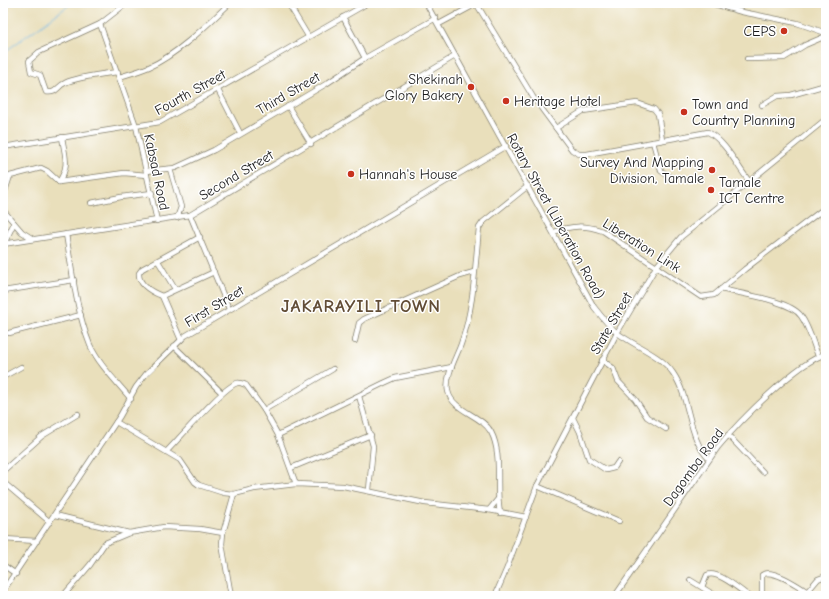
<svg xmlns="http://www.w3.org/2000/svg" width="829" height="599" viewBox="0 0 829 599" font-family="'Comic Neue',sans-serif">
	<rect width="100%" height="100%" fill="#fff"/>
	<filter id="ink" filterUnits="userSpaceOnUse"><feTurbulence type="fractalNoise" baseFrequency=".025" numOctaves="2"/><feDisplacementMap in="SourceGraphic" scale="8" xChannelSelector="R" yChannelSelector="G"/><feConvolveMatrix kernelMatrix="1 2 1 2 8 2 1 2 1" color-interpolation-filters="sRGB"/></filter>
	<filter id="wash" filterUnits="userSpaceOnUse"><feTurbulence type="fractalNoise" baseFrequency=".012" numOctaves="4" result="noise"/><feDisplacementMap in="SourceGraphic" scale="16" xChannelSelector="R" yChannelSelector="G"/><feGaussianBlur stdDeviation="0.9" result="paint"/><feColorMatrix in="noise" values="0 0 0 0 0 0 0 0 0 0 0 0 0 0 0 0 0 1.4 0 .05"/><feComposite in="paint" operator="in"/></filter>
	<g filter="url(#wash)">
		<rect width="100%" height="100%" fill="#e9dfbb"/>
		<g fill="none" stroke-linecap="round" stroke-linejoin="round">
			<!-- stream -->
			<polyline stroke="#70b8e8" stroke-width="1" points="3,53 72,3"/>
		</g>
	</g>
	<g filter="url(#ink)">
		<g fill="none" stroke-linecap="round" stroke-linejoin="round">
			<!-- minor casing -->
			<g stroke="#827e6c" stroke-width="6">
				<g id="minor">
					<polyline points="6,3 9,3"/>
					<polyline points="127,3 100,24 136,126 157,221"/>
					<polyline points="288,3 308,36"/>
					<path d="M426,3L594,307C601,316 608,325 616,332C634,346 660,354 673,373C691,399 687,437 709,459"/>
					<path d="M476,3L533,97L572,150L579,154H587L708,132C726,142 737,166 749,181"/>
					<polyline points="711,3 742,12 797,23 826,33"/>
					<polyline points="343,17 365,58"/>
					<path d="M100,24L39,52L29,61L31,72L40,75L46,92C57,94 57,86 65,83C77,77 104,74 118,72"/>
					<polyline points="439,24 478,3"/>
					<polyline points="747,59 784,58 805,45 826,36"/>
					<path d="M119,77C129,74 140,71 149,67C177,55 208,24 230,3"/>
					<polyline points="218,90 240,133"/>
					<polyline points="762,105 777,96 791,95 826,85"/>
					<polyline points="288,106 311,144"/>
					<polyline points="556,128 583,111 637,103 654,109 658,114 662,139"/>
					<polyline points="653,142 661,171 669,176"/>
					<polyline points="3,147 160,122 368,3"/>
					<polyline points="170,169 181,207 177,218"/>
					<polyline points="146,171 175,168 214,150 326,84 365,58 436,18"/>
					<path d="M59,182C70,165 65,157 62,137"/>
					<polyline points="3,197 10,176 41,168 47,171 59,182 124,173 147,175"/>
					<polyline points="91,203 121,197 152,193"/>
					<polyline points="3,210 22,232 33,239"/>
					<polyline points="820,212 826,221"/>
					<polyline points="190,215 229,309"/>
					<path d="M554,232C572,225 585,225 603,231L701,297L714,295L745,269L826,207"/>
					<path d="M66,234C72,270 76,310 90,345C99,365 117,382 131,399"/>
					<polyline points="3,244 190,215 455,56"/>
					<polyline points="4,244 14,223"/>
					<polyline points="158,261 175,289"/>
					<path d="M721,289C740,294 790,300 801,316C809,327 813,343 818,356"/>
					<polyline points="3,291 74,280"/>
					<path d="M162,296C152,292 138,285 139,273L142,269L200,237"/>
					<polyline points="9,333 81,315"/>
					<polyline points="181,340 162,296 214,272"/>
					<polyline points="355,341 359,323 364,319 460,276 474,272"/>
					<polyline points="174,346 222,393"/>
					<polyline points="602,360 613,368 618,381 635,399 647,417 666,429"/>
					<polyline points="3,377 21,367"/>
					<polyline points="359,396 373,446 369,490"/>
					<polyline points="264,410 333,369"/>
					<polyline points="573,418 580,432 589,459 606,470 614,468 618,462"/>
					<polyline points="116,422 180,460 195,482 199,485 224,493 234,494 254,489 296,484 343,486 425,503 489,510 526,517"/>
					<polyline points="278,435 384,383 395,378 452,367"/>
					<polyline points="728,435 763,472"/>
					<path d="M167,451C180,438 222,388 237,383C240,382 243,384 246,385L264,410L278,435L296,484"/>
					<polyline points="291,468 371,435"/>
					<polyline points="3,471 42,436 78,414"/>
					<polyline points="3,482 50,522"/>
					<polyline points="537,486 619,521"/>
					<polyline points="489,510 498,499"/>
					<path d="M500,513C495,489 503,454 491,432C482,415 452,411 448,391C445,376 456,358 461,344C474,308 475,266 479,228L483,222L528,186"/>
					<polyline points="55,515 129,533 164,527 200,529 223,533"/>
					<polyline points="3,539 37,541"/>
					<polyline points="3,565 16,574"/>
					<polyline points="690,580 716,596"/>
					<path d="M702,587L707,575C718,570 740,590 749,596"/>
					<polyline points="3,591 120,416 136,387 146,374 185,336 506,146"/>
					<polyline points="807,592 818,579 826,576"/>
					<polyline points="63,596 90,565 105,543 129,533"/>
					<polyline points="231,596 222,544 223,533 234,494"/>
					<polyline points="495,596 507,568 537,486 617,333 656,267 681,237 826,119"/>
					<path d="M615,596L718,447C738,423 797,362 826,354"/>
					<path d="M762,596V575C773,567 804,590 814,596"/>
				</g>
			</g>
			<!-- minor -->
			<use href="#minor" stroke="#fff" stroke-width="4.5"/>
		</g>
	</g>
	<!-- markers -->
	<g fill="#c8321e" stroke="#fff" stroke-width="1.5">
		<circle cx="784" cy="31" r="4"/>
		<circle cx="471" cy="87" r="4"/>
		<circle cx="506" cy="101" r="4"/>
		<circle cx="684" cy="112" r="4"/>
		<circle cx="712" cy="170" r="4"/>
		<circle cx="351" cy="174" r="4"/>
		<circle cx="711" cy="190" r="4"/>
	</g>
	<g text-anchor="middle" stroke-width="3" stroke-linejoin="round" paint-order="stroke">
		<!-- poi labels -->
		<g font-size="14" fill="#1c1c1c" stroke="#fff" text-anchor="start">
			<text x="776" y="36" text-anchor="end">CEPS</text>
			<text x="463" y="84" text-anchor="end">Shekinah<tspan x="463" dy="16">Glory Bakery</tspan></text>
			<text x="514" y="106">Heritage Hotel</text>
			<text x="692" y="109">Town and<tspan x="692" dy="16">Country Planning</tspan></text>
			<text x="704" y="167" text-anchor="end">Survey And Mapping<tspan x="704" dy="16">Division, Tamale</tspan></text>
			<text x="359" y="179">Hannah's House</text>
			<text x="719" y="187">Tamale<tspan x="719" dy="16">ICT Centre</tspan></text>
		</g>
		<!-- street labels -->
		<g font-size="14" fill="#1c1c1c" stroke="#fff">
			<text transform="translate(190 92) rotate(-29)" y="5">Fourth Street</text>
			<text transform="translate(288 93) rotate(-30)" y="5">Third Street</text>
			<text transform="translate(157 172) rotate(78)" y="5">Kabsad Road</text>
			<text transform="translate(236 175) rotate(-31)" y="5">Second Street</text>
			<text transform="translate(556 216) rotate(61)" y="5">Rotary Street (Liberation Road)</text>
			<text transform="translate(642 245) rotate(32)" y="5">Liberation Link</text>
			<text transform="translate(214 306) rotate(-31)" y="5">First Street</text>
			<text transform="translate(611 323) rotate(-60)" y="5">State Street</text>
			<text transform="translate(693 467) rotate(-54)" y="5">Dagomba Road</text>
		</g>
		<!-- district labels -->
		<g font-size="18" font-weight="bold" letter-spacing="1" fill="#624d36" stroke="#fff">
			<text x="361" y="312">JAKARAYILI TOWN</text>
		</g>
	</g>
	<!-- margin -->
	<rect width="829" height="599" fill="none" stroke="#fff" stroke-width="16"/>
</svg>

○ ○ ○ ○ ○

**How to complete this task:** Throughout the data, tally the lines that hold the string "filterUnits" and report the tally alone.

**Reply to the exercise:** 2